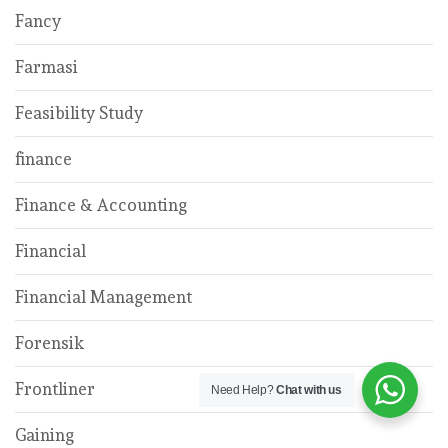
Fancy
Farmasi
Feasibility Study
finance
Finance & Accounting
Financial
Financial Management
Forensik
Frontliner
Need Help?
Chat with us
Gaining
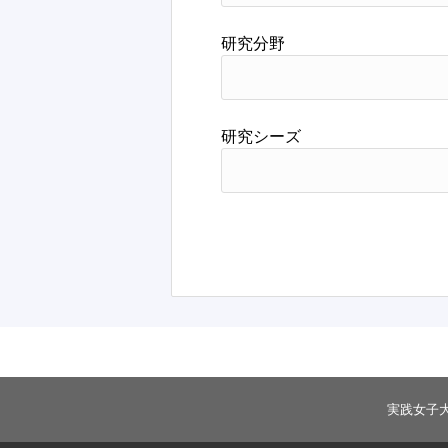
研究分野
研究シーズ
実践女子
- - -
→ **What you need to do**
Recast the lines above as a Markdown table with the columns No. and Line, numbering each row and skipping any blank lines. Leave the pictures out.

→ **Task output**
| No. | Line |
|---|---|
| 1 | Fancy |
| 2 | Farmasi |
| 3 | Feasibility Study |
| 4 | finance |
| 5 | Finance & Accounting |
| 6 | Financial |
| 7 | Financial Management |
| 8 | Forensik |
| 9 | Frontliner |
| 10 | Need Help? |
| 11 | Chat with us |
| 12 | Gaining |
| 13 | 研究分野 |
| 14 | 研究シーズ |
| 15 | 実践女子 |